-- Task --
Copy out the entries below, swapping every "common name" for "vernacular name" and leaving everything else the same.

— Start —

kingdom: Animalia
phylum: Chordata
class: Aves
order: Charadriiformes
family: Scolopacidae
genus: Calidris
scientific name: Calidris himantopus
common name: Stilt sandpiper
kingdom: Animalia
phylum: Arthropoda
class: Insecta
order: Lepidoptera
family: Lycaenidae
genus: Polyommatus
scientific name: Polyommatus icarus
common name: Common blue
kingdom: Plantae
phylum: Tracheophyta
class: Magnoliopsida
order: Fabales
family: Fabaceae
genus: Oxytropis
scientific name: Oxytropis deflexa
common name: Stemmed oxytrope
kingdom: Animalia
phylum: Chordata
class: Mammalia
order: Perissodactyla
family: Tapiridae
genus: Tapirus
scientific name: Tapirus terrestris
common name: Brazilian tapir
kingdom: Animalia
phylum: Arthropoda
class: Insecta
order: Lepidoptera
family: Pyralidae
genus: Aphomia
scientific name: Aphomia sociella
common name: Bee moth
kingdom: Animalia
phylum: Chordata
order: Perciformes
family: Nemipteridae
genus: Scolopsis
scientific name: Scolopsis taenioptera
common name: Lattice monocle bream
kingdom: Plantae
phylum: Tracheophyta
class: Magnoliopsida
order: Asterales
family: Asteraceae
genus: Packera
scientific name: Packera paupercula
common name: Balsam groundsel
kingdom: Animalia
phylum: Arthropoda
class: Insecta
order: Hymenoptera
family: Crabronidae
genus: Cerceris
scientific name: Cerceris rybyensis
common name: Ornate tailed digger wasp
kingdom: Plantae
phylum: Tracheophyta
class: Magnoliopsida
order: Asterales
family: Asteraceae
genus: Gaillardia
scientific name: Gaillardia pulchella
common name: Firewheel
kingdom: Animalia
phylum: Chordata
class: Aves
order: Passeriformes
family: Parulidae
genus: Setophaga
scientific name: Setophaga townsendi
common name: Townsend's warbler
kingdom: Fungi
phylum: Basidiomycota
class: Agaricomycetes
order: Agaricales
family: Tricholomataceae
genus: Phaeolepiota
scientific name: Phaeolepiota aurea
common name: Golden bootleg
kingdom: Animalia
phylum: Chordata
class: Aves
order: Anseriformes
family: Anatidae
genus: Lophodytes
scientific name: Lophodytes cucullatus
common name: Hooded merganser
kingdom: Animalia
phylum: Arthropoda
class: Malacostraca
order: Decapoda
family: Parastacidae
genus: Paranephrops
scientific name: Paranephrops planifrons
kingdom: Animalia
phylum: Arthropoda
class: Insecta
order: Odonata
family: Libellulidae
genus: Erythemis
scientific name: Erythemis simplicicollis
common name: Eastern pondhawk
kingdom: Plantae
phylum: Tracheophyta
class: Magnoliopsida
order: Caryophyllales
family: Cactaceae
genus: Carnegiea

— End —

-- Result of this task --
kingdom: Animalia
phylum: Chordata
class: Aves
order: Charadriiformes
family: Scolopacidae
genus: Calidris
scientific name: Calidris himantopus
vernacular name: Stilt sandpiper
kingdom: Animalia
phylum: Arthropoda
class: Insecta
order: Lepidoptera
family: Lycaenidae
genus: Polyommatus
scientific name: Polyommatus icarus
vernacular name: Common blue
kingdom: Plantae
phylum: Tracheophyta
class: Magnoliopsida
order: Fabales
family: Fabaceae
genus: Oxytropis
scientific name: Oxytropis deflexa
vernacular name: Stemmed oxytrope
kingdom: Animalia
phylum: Chordata
class: Mammalia
order: Perissodactyla
family: Tapiridae
genus: Tapirus
scientific name: Tapirus terrestris
vernacular name: Brazilian tapir
kingdom: Animalia
phylum: Arthropoda
class: Insecta
order: Lepidoptera
family: Pyralidae
genus: Aphomia
scientific name: Aphomia sociella
vernacular name: Bee moth
kingdom: Animalia
phylum: Chordata
order: Perciformes
family: Nemipteridae
genus: Scolopsis
scientific name: Scolopsis taenioptera
vernacular name: Lattice monocle bream
kingdom: Plantae
phylum: Tracheophyta
class: Magnoliopsida
order: Asterales
family: Asteraceae
genus: Packera
scientific name: Packera paupercula
vernacular name: Balsam groundsel
kingdom: Animalia
phylum: Arthropoda
class: Insecta
order: Hymenoptera
family: Crabronidae
genus: Cerceris
scientific name: Cerceris rybyensis
vernacular name: Ornate tailed digger wasp
kingdom: Plantae
phylum: Tracheophyta
class: Magnoliopsida
order: Asterales
family: Asteraceae
genus: Gaillardia
scientific name: Gaillardia pulchella
vernacular name: Firewheel
kingdom: Animalia
phylum: Chordata
class: Aves
order: Passeriformes
family: Parulidae
genus: Setophaga
scientific name: Setophaga townsendi
vernacular name: Townsend's warbler
kingdom: Fungi
phylum: Basidiomycota
class: Agaricomycetes
order: Agaricales
family: Tricholomataceae
genus: Phaeolepiota
scientific name: Phaeolepiota aurea
vernacular name: Golden bootleg
kingdom: Animalia
phylum: Chordata
class: Aves
order: Anseriformes
family: Anatidae
genus: Lophodytes
scientific name: Lophodytes cucullatus
vernacular name: Hooded merganser
kingdom: Animalia
phylum: Arthropoda
class: Malacostraca
order: Decapoda
family: Parastacidae
genus: Paranephrops
scientific name: Paranephrops planifrons
kingdom: Animalia
phylum: Arthropoda
class: Insecta
order: Odonata
family: Libellulidae
genus: Erythemis
scientific name: Erythemis simplicicollis
vernacular name: Eastern pondhawk
kingdom: Plantae
phylum: Tracheophyta
class: Magnoliopsida
order: Caryophyllales
family: Cactaceae
genus: Carnegiea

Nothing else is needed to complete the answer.